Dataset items
☆ ☆ ☆ ☆ ☆
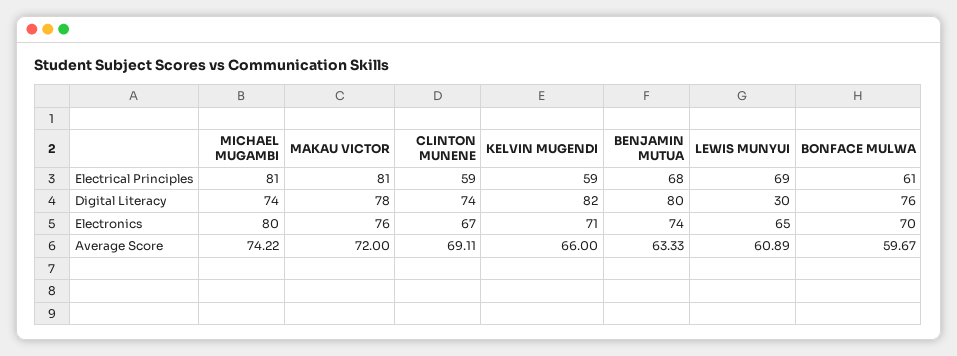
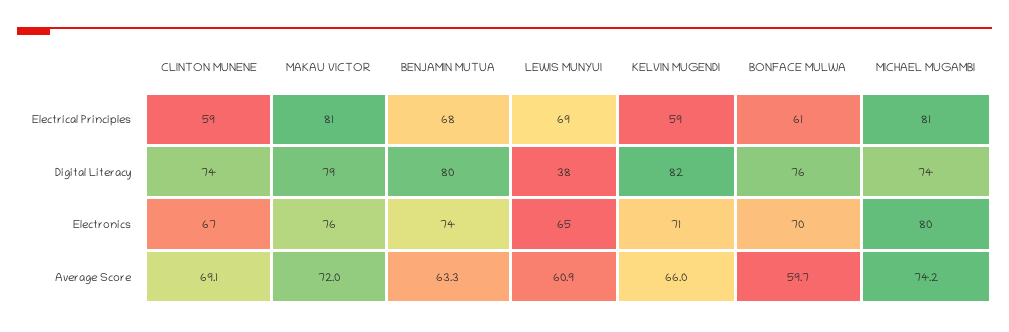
  {
    "MICHAEL MUGAMBI": {
      "Electrical Principles": 81,
      "Digital Literacy": 74,
      "Electronics": 80,
      "Average Score": 74.22
    },
    "MAKAU VICTOR": {
      "Electrical Principles": 81,
-     "Digital Literacy": 78,
+     "Digital Literacy": 79,
      "Electronics": 76,
      "Average Score": 72
    },
    "CLINTON MUNENE": {
      "Electrical Principles": 59,
      "Digital Literacy": 74,
      "Electronics": 67,
      "Average Score": 69.11
    },
    "KELVIN MUGENDI": {
      "Electrical Principles": 59,
      "Digital Literacy": 82,
      "Electronics": 71,
      "Average Score": 66
    },
    "BENJAMIN MUTUA": {
      "Electrical Principles": 68,
      "Digital Literacy": 80,
      "Electronics": 74,
      "Average Score": 63.33
    },
    "LEWIS MUNYUI": {
      "Electrical Principles": 69,
-     "Digital Literacy": 30,
+     "Digital Literacy": 38,
      "Electronics": 65,
      "Average Score": 60.89
    },
    "BONFACE MULWA": {
      "Electrical Principles": 61,
      "Digital Literacy": 76,
      "Electronics": 70,
      "Average Score": 59.67
    }
  }

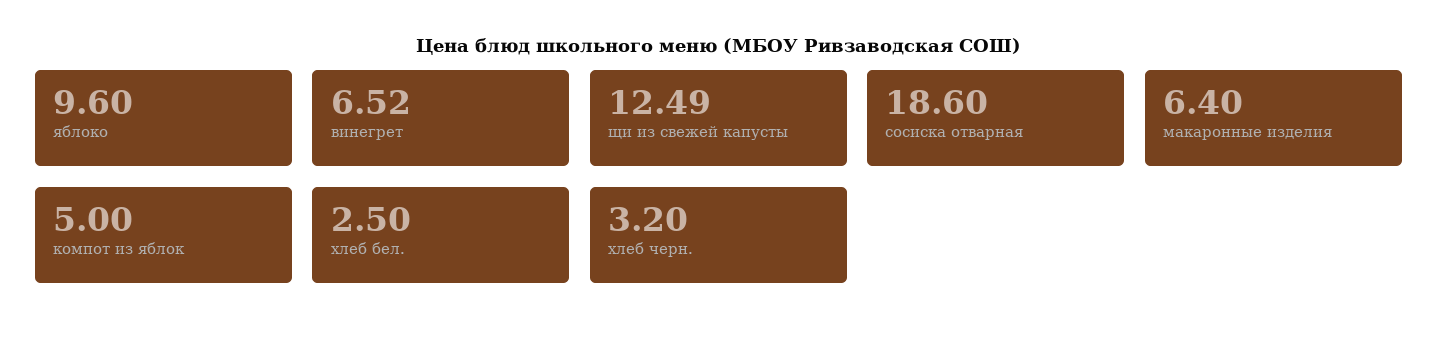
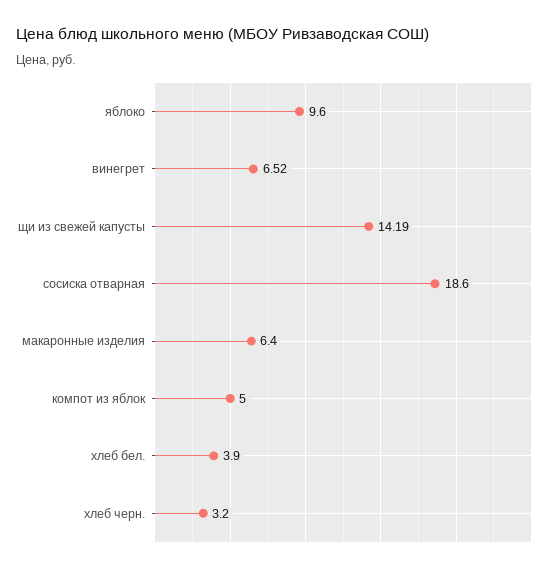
  {
    "яблоко": 9.6,
    "винегрет": 6.52,
-   "щи из свежей капусты": 12.49,
+   "щи из свежей капусты": 14.19,
    "сосиска отварная": 18.6,
    "макаронные изделия": 6.4,
    "компот из яблок": 5,
-   "хлеб бел.": 2.5,
+   "хлеб бел.": 3.9,
    "хлеб черн.": 3.2
  }

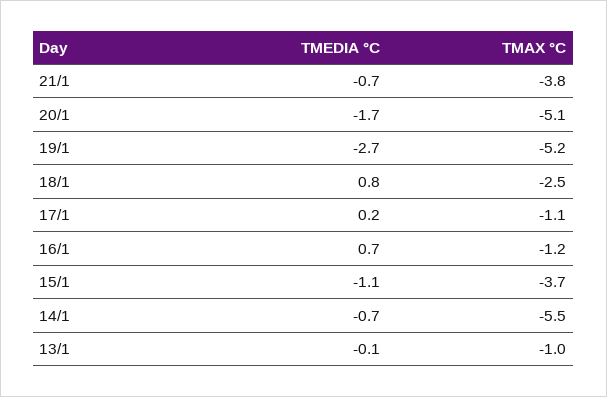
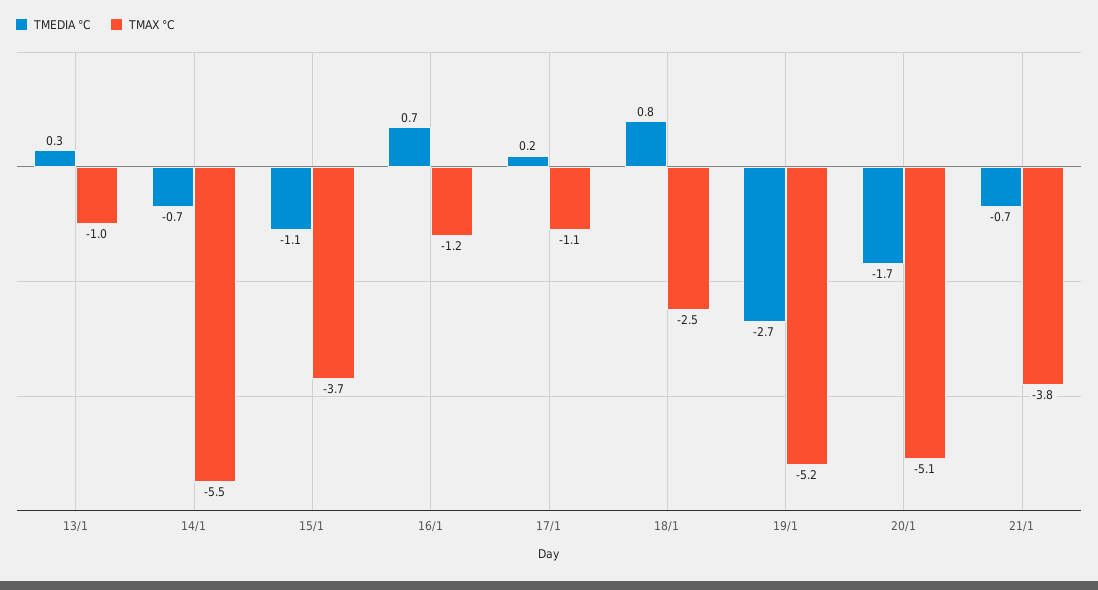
  {
    "TMEDIA °C": {
      "21/1": -0.7,
      "20/1": -1.7,
      "19/1": -2.7,
      "18/1": 0.8,
      "17/1": 0.2,
      "16/1": 0.7,
      "15/1": -1.1,
      "14/1": -0.7,
-     "13/1": -0.1
+     "13/1": 0.3
    },
    "TMAX °C": {
      "21/1": -3.8,
      "20/1": -5.1,
      "19/1": -5.2,
      "18/1": -2.5,
      "17/1": -1.1,
      "16/1": -1.2,
      "15/1": -3.7,
      "14/1": -5.5,
      "13/1": -1
    }
  }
☆ ☆ ☆ ☆ ☆
Assignment: Output a precise copy of the entries, leaving the images out.

Result for this exercise:
  {
    "MICHAEL MUGAMBI": {
      "Electrical Principles": 81,
      "Digital Literacy": 74,
      "Electronics": 80,
      "Average Score": 74.22
    },
    "MAKAU VICTOR": {
      "Electrical Principles": 81,
-     "Digital Literacy": 78,
+     "Digital Literacy": 79,
      "Electronics": 76,
      "Average Score": 72
    },
    "CLINTON MUNENE": {
      "Electrical Principles": 59,
      "Digital Literacy": 74,
      "Electronics": 67,
      "Average Score": 69.11
    },
    "KELVIN MUGENDI": {
      "Electrical Principles": 59,
      "Digital Literacy": 82,
      "Electronics": 71,
      "Average Score": 66
    },
    "BENJAMIN MUTUA": {
      "Electrical Principles": 68,
      "Digital Literacy": 80,
      "Electronics": 74,
      "Average Score": 63.33
    },
    "LEWIS MUNYUI": {
      "Electrical Principles": 69,
-     "Digital Literacy": 30,
+     "Digital Literacy": 38,
      "Electronics": 65,
      "Average Score": 60.89
    },
    "BONFACE MULWA": {
      "Electrical Principles": 61,
      "Digital Literacy": 76,
      "Electronics": 70,
      "Average Score": 59.67
    }
  }

  {
    "яблоко": 9.6,
    "винегрет": 6.52,
-   "щи из свежей капусты": 12.49,
+   "щи из свежей капусты": 14.19,
    "сосиска отварная": 18.6,
    "макаронные изделия": 6.4,
    "компот из яблок": 5,
-   "хлеб бел.": 2.5,
+   "хлеб бел.": 3.9,
    "хлеб черн.": 3.2
  }

  {
    "TMEDIA °C": {
      "21/1": -0.7,
      "20/1": -1.7,
      "19/1": -2.7,
      "18/1": 0.8,
      "17/1": 0.2,
      "16/1": 0.7,
      "15/1": -1.1,
      "14/1": -0.7,
-     "13/1": -0.1
+     "13/1": 0.3
    },
    "TMAX °C": {
      "21/1": -3.8,
      "20/1": -5.1,
      "19/1": -5.2,
      "18/1": -2.5,
      "17/1": -1.1,
      "16/1": -1.2,
      "15/1": -3.7,
      "14/1": -5.5,
      "13/1": -1
    }
  }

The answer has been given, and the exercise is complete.